Despite being built by immigrants, the United States has a long and complicated relationship with languages other than English (and sometimes with English, too). Modern education, however, has always placed value on studying the world’s languages. Just ask any high school freshman trying to make the grade in a Spanish I class.
Currently, more and more private and charter schools are offering dual lingual education as early as preschool. These are not simply classes taught once a day. Instead, some schools offer a full immersion curriculum that, in many cases, mirrors the immigrant experience of speaking one language at home and another at school. Others offer a fifty-fifty split between English and a second language. During a presentation in January on reading in a bilingual environment, Christophe Bonnet, head of school at the French American School of Rhode Island (FASRI), spoke about the benefits of “re-wiring” a child’s brain prior to first grade so that a second language becomes intuitive and he or she doesn’t recognize any transition. “We teach the skills, not in isolation, but in project-based learning,” Bonnet says. In preschool and kindergarten, this cross-lingual skill transfer takes place before students even learn to read.
At Pawtucket’s International Charter School, students are offered either a Spanish or Portuguese curriculum track. The school practices a “half-day-to-half-day” model, alternating between a half day of English and a half day of a second language, every day of the week. Although this differs from FASRI’s practices, the goals and outcomes are the same: problem-solving skills are enhanced, and students gain an increased awareness of other cultures and points of view.
The benefits of bilingualism don’t stop at graduation. The Washington Post, in an article published in December titled “The Surprising Thing Google Learned About Its Employees – and What It Means for Today’s Students,” outlined the results of Google’s Project Oxygen on employee success. While the study did not directly reference a second language as a necessary trait, the skills acquired through early-childhood bilingualism – problem solving and an increased awareness of others – were highlighted as crucial to the company. The results of Google’s study also happen to uphold the long-standing research from The American Council on the Teaching of Foreign Languages on the benefits of bilingualism.

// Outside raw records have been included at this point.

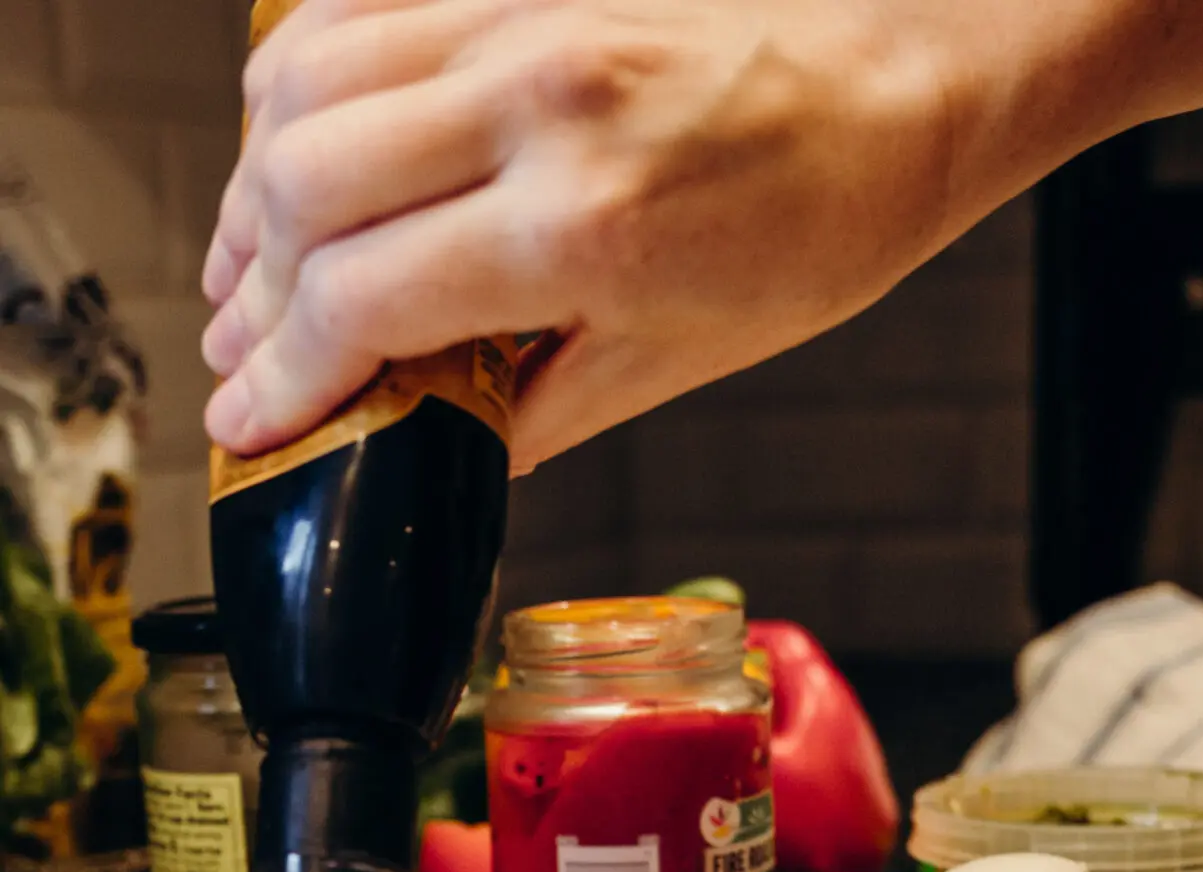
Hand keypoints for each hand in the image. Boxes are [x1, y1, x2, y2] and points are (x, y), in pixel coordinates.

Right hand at [200, 0, 1014, 471]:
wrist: (902, 79)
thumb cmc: (816, 226)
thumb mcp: (679, 359)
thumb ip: (535, 406)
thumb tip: (428, 440)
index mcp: (579, 225)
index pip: (358, 301)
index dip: (283, 376)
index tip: (249, 419)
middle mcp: (533, 102)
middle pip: (298, 185)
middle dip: (248, 288)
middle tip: (243, 349)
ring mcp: (519, 13)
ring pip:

Corporate interest from companies like Google could actually be favorable for early-childhood multilingual education. Knowing that those skills are valued in the technological marketplace alongside STEAM (Science, Technology, Engineering, Arts, and Mathematics) could mean greater enrollment, and an increase in funding for public school programs like Providence’s Leviton Dual Language School, which uses the fifty-fifty approach, and where over 80 percent of students come from homes in which Spanish is the primary language. In any case, to recognize the successful pedagogy of multilingual education is to recognize the importance of language, both native and acquired.